• Instructions to follow:
From the data underneath, reproduce exactly the stretch that begins at the line with "- HTTPS : 443" and ends after the line with "3. reate a .env".

★ ★ ★

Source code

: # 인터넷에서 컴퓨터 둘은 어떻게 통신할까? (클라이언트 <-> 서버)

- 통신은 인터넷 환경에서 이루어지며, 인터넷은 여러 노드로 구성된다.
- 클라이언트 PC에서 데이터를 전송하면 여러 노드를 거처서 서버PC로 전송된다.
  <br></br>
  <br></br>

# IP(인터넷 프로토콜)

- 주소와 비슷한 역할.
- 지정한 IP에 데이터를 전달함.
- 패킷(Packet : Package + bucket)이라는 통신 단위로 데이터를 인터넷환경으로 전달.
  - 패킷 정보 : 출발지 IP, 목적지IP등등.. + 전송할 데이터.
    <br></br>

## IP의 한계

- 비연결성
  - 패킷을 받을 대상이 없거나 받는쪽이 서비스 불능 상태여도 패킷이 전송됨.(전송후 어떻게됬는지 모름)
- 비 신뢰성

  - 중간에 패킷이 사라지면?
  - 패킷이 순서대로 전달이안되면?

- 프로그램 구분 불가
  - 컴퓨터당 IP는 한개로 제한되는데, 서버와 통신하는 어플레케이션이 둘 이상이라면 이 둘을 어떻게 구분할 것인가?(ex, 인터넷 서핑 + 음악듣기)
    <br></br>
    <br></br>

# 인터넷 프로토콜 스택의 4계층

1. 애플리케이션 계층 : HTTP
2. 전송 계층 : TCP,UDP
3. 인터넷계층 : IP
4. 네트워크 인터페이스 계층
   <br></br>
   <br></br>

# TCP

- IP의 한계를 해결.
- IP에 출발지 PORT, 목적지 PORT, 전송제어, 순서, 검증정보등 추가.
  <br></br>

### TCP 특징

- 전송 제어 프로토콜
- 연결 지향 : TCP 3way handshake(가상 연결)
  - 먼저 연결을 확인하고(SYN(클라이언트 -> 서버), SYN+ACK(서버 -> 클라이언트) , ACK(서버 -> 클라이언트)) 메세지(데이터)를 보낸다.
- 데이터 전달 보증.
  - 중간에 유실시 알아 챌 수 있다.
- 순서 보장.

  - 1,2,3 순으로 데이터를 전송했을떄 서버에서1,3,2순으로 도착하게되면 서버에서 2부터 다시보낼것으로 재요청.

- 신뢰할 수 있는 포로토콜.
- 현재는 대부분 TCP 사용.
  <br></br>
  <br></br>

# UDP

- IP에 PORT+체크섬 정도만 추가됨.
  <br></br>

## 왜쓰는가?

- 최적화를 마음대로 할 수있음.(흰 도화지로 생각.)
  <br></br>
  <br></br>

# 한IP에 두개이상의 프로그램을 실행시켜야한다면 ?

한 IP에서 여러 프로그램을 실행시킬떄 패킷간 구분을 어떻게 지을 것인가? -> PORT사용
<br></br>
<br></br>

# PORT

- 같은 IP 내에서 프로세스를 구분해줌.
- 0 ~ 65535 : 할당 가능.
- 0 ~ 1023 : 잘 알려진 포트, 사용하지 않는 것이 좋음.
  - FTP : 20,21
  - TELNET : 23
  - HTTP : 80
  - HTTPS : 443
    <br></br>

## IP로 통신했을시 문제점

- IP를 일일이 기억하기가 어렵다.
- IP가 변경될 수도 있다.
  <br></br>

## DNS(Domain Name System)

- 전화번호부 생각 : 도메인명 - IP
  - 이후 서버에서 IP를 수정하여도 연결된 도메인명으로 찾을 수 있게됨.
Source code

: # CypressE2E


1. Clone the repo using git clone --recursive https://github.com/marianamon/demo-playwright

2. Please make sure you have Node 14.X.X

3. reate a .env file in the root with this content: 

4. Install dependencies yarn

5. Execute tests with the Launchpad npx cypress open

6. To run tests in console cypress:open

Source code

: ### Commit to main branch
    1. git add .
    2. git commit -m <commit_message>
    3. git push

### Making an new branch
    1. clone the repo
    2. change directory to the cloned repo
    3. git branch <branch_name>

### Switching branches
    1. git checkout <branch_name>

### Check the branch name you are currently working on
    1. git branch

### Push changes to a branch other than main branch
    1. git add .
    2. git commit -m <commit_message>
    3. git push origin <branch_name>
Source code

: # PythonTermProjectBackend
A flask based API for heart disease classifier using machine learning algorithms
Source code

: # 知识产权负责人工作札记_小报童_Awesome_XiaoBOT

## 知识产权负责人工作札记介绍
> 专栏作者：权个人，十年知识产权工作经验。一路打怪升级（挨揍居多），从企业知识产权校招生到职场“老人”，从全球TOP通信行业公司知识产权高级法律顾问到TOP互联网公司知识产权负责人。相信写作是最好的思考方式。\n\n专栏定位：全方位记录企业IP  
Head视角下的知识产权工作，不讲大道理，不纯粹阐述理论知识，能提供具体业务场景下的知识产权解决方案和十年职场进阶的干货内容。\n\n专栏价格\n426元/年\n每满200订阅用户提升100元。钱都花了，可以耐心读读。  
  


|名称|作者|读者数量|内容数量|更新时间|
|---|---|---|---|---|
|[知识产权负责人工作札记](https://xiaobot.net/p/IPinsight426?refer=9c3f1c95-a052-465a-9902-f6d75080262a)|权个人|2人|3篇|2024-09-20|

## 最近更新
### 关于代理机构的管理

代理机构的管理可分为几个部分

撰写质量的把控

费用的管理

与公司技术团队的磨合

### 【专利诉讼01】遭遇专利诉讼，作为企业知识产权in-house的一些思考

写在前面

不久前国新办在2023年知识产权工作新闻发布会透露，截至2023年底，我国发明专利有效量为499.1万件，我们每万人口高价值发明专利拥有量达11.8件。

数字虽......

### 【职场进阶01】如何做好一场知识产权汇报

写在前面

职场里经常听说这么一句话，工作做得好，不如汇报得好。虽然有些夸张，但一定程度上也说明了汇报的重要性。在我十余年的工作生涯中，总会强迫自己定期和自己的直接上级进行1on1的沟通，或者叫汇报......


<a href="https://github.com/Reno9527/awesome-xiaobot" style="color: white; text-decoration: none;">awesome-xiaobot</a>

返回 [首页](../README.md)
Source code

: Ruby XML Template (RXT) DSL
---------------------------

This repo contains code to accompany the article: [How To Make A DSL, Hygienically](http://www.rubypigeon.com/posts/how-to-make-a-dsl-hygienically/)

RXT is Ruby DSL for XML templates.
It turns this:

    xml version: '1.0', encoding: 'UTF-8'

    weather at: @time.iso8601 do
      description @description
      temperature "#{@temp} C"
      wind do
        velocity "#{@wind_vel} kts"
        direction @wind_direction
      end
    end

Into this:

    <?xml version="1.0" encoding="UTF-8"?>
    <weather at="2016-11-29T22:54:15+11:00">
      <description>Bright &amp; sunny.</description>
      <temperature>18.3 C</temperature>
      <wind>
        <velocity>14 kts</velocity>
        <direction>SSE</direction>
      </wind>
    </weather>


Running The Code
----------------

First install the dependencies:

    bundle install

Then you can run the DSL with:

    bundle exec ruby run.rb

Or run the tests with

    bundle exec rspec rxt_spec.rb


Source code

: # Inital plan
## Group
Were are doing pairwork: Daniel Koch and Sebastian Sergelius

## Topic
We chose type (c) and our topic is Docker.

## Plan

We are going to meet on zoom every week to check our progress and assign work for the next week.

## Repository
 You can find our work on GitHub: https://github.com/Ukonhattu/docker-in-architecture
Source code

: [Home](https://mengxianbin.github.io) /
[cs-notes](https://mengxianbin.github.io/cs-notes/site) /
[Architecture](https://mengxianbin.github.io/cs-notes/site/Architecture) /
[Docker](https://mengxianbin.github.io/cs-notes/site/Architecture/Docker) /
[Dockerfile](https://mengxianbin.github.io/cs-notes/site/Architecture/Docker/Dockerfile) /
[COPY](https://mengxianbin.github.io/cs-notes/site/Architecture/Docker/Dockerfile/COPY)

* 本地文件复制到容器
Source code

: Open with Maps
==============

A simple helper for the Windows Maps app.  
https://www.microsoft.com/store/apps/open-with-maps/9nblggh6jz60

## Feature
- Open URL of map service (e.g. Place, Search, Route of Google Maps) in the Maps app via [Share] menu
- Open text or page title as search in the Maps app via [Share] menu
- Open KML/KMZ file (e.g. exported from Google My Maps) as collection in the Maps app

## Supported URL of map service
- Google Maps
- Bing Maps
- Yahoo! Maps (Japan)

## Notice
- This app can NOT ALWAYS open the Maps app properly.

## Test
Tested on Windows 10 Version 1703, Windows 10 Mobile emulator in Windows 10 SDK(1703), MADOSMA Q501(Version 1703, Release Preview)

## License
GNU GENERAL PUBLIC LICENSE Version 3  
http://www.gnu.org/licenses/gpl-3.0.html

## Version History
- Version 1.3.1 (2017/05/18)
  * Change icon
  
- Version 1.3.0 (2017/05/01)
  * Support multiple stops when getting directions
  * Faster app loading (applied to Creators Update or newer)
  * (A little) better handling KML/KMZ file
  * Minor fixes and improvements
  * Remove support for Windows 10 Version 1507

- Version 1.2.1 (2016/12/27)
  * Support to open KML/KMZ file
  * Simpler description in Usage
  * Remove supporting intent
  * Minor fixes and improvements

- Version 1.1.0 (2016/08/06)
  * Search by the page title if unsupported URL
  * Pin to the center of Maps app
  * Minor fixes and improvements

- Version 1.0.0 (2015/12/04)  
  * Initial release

★ ★ ★

• Completed task:
  - HTTPS : 443
    <br></br>

## IP로 통신했을시 문제점

- IP를 일일이 기억하기가 어렵다.
- IP가 변경될 수도 있다.
  <br></br>

## DNS(Domain Name System)

- 전화번호부 생각 : 도메인명 - IP
  - 이후 서버에서 IP를 수정하여도 연결된 도메인명으로 찾을 수 있게됨.
Source code

: # CypressE2E


1. Clone the repo using git clone --recursive https://github.com/marianamon/demo-playwright

2. Please make sure you have Node 14.X.X

3. reate a .env file in the root with this content: 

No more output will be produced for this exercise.